:: Excerpted data ::
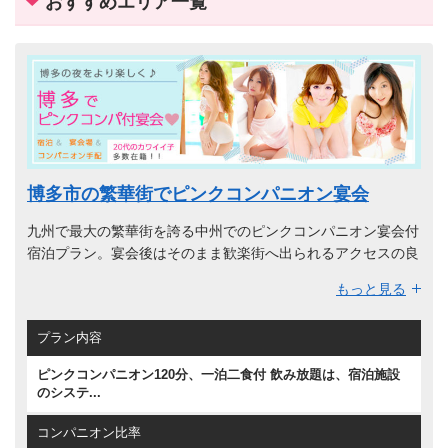
おすすめエリア一覧
博多市の繁華街でピンクコンパニオン宴会
九州で最大の繁華街を誇る中州でのピンクコンパニオン宴会付
宿泊プラン。宴会後はそのまま歓楽街へ出られるアクセスの良
さも人気。九州で最大の規模を誇る繁華街、博多の中洲には日
もっと見る
暮れと共に仕事や出張帰りのビジネスマンや観光客でごった返
す。ちょうちんのライトが光る屋台がズラッと建ち並び、博多
プラン内容
ならではの光景が眼にできる。そんな中州の個室宴会場で、ス
ーパーコンパニオンとの宴会ができる宿泊プランが人気。
ピンクコンパニオン120分、一泊二食付 飲み放題は、宿泊施設
宿泊先も、中州からのアクセスがいい宿泊施設になるので、安
のシステ...
心して夜遊びができます。手配するピンクコンパニオンの子達
も、もちろん20代の女の子が中心に揃っており、質重視のお客
コンパニオン比率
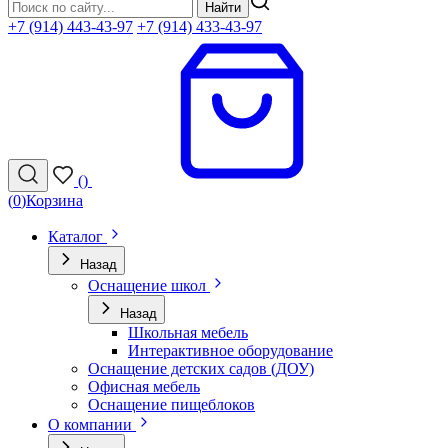
Найти
+7 (914) 443-43-97
+7 (914) 433-43-97
(
)
(
0
)
Корзина
Каталог
Назад
Оснащение школ
Назад
Школьная мебель
Интерактивное оборудование
Оснащение детских садов (ДОУ)
Офисная мебель
Оснащение пищеблоков
О компании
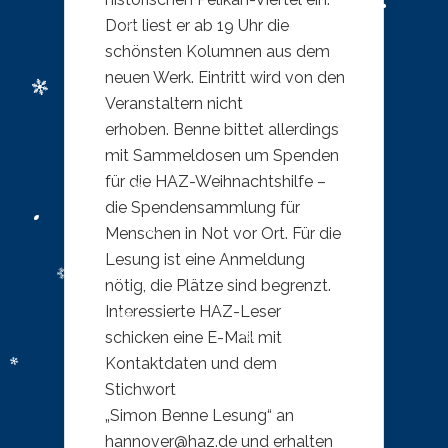
Dort liest er ab 19 Uhr die
schönsten Kolumnen aus dem
neuen Werk. Eintritt wird von den
Veranstaltern nicht
erhoben. Benne bittet allerdings
mit Sammeldosen um Spenden
für die HAZ-Weihnachtshilfe –
die Spendensammlung für
Menschen in Not vor Ort. Für die
Lesung ist eine Anmeldung
nötig, die Plätze sind begrenzt.
Interessierte HAZ-Leser
schicken eine E-Mail mit
Kontaktdaten und dem
Stichwort
„Simon Benne Lesung“ an
hannover@haz.de und erhalten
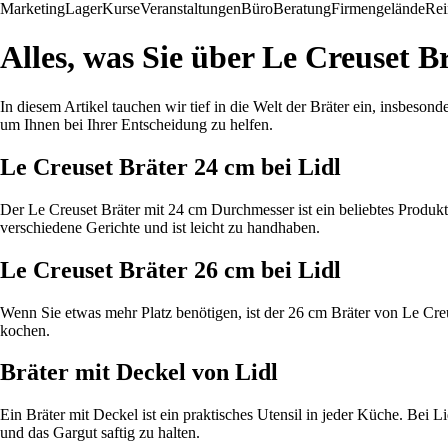
Marketing
Lager
Kurse
Veranstaltungen
Büro
Beratung
Firmengelände
Rei
Alles, was Sie über Le Creuset B
In diesem Artikel tauchen wir tief in die Welt der Bräter ein, insbeson
um Ihnen bei Ihrer Entscheidung zu helfen.
Le Creuset Bräter 24 cm bei Lidl
Der Le Creuset Bräter mit 24 cm Durchmesser ist ein beliebtes Produkt b
verschiedene Gerichte und ist leicht zu handhaben.
Le Creuset Bräter 26 cm bei Lidl
Wenn Sie etwas mehr Platz benötigen, ist der 26 cm Bräter von Le Creus
kochen.
Bräter mit Deckel von Lidl
Ein Bräter mit Deckel ist ein praktisches Utensil in jeder Küche. Bei
und das Gargut saftig zu halten.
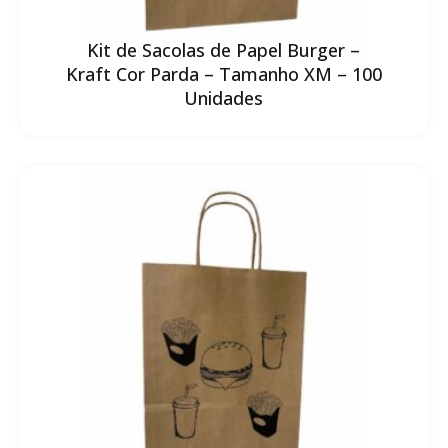
Kit de Sacolas de Papel Burger –
Kraft Cor Parda – Tamanho XM – 100
Unidades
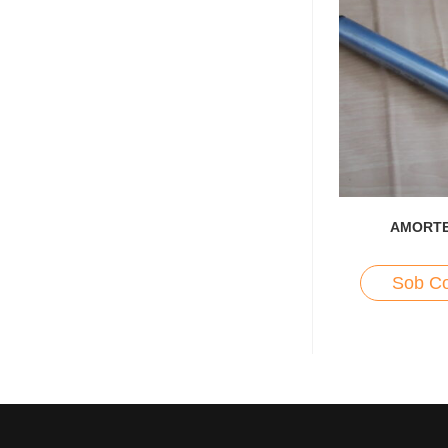
AMORT
Sob Co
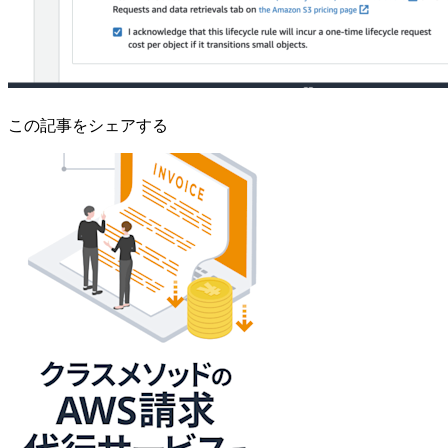
この記事をシェアする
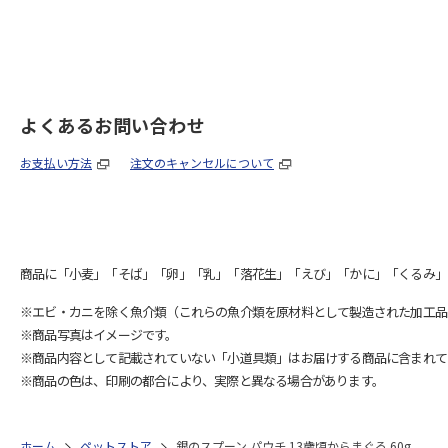
よくあるお問い合わせ
お支払い方法
注文のキャンセルについて
商品に「小麦」「そば」「卵」「乳」「落花生」「えび」「かに」「くるみ」
※エビ・カニを除く魚介類（これらの魚介類を原材料として製造された加工品
※商品写真はイメージです。
※商品内容として記載されていない「小道具類」はお届けする商品に含まれて
※商品の色は、印刷の都合により、実際と異なる場合があります。
ホーム
ペットストア
銀のスプーン パウチ 13歳頃からまぐろ 60g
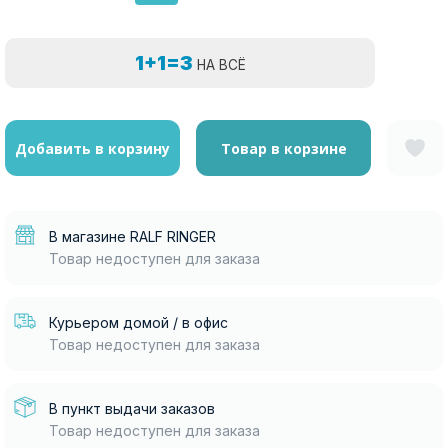
1+1=3
НА ВСЁ
Добавить в корзину
Товар в корзине
В магазине RALF RINGER
Товар недоступен для заказа
Курьером домой / в офис
Товар недоступен для заказа
В пункт выдачи заказов
Товар недоступен для заказа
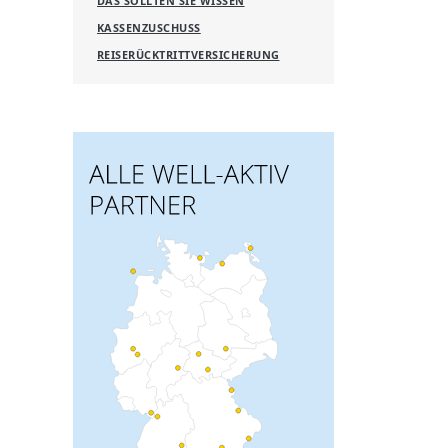
DAS SOLLTEN SIE WISSEN
KASSENZUSCHUSS
REISERÜCKTRITTVERSICHERUNG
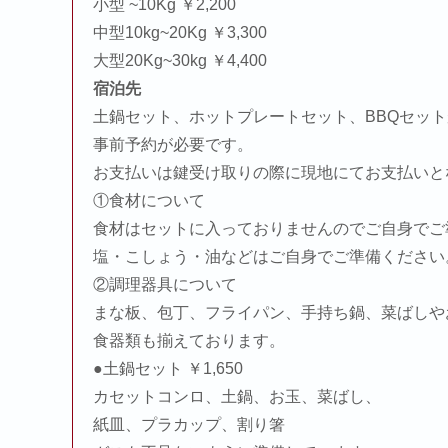
小型 ~10Kg ￥2,200
中型10kg~20Kg ￥3,300
大型20Kg~30kg ￥4,400
宿泊先
土鍋セット、ホットプレートセット、BBQセッ
事前予約が必要です。
お支払いは鍵受け取りの際に現地にてお支払いと
①食材について
食材はセットに入っておりませんのでご自身でご
塩・こしょう・油などはご自身でご準備ください
②調理器具について
まな板、包丁、フライパン、手持ち鍋、菜ばしや
食器類も揃えております。
●土鍋セット ￥1,650
カセットコンロ、土鍋、お玉、菜ばし、
紙皿、プラカップ、割り箸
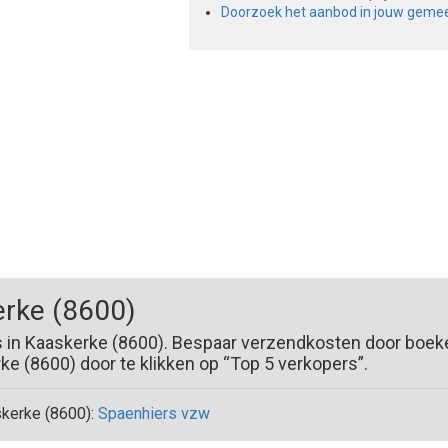
Doorzoek het aanbod in jouw geme
rke (8600)
s in Kaaskerke (8600). Bespaar verzendkosten door boeke
 (8600) door te klikken op “Top 5 verkopers”.
kerke (8600):
Spaenhiers vzw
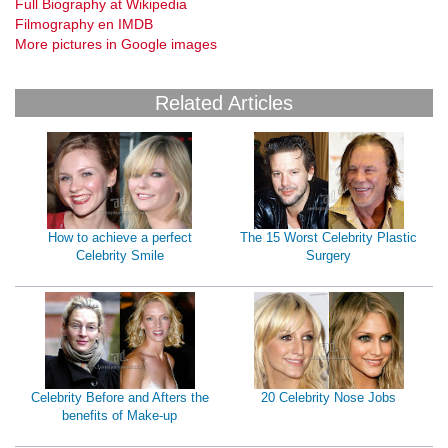
Full Biography at Wikipedia
Filmography en IMDB
More pictures in Google images
Related Articles
How to achieve a perfect
The 15 Worst Celebrity Plastic
Celebrity Smile
Surgery
Celebrity Before and Afters the
20 Celebrity Nose Jobs
benefits of Make-up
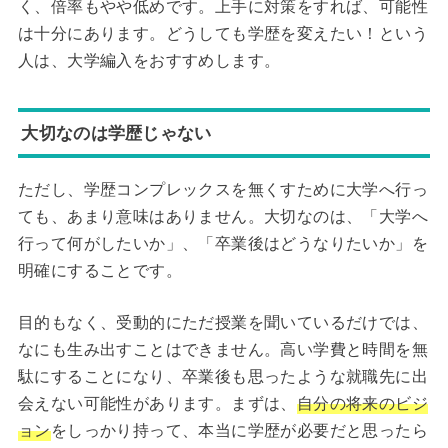
く、倍率もやや低めです。上手に対策をすれば、可能性
は十分にあります。どうしても学歴を変えたい！という
人は、大学編入をおすすめします。
大切なのは学歴じゃない
ただし、学歴コンプレックスを無くすために大学へ行っ
ても、あまり意味はありません。大切なのは、「大学へ
行って何がしたいか」、「卒業後はどうなりたいか」を
明確にすることです。
目的もなく、受動的にただ授業を聞いているだけでは、
なにも生み出すことはできません。高い学費と時間を無
駄にすることになり、卒業後も思ったような就職先に出
会えない可能性があります。まずは、
自分の将来のビジ
ョン
をしっかり持って、本当に学歴が必要だと思ったら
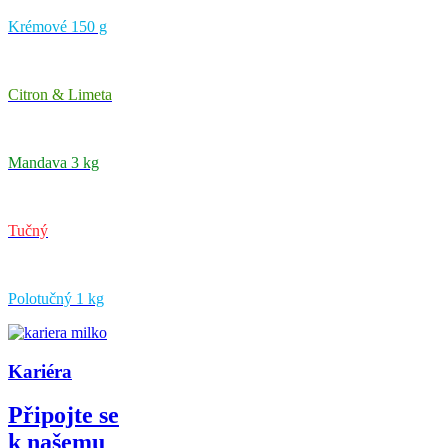
Krémové 150 g
Citron & Limeta
Mandava 3 kg
Tučný
Polotučný 1 kg
Kariéra
Připojte se
k našemu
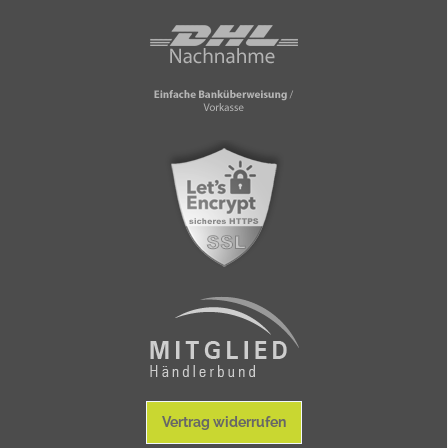
Vertrag widerrufen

:: Exercise brief ::
The lines holding the string "Creuset" in the listing above are what you should copy out.

:: Answer box ::
Alles, was Sie über Le Creuset B
Le Creuset Bräter 24 cm bei Lidl
Der Le Creuset Bräter mit 24 cm Durchmesser ist ein beliebtes Produkt b
Le Creuset Bräter 26 cm bei Lidl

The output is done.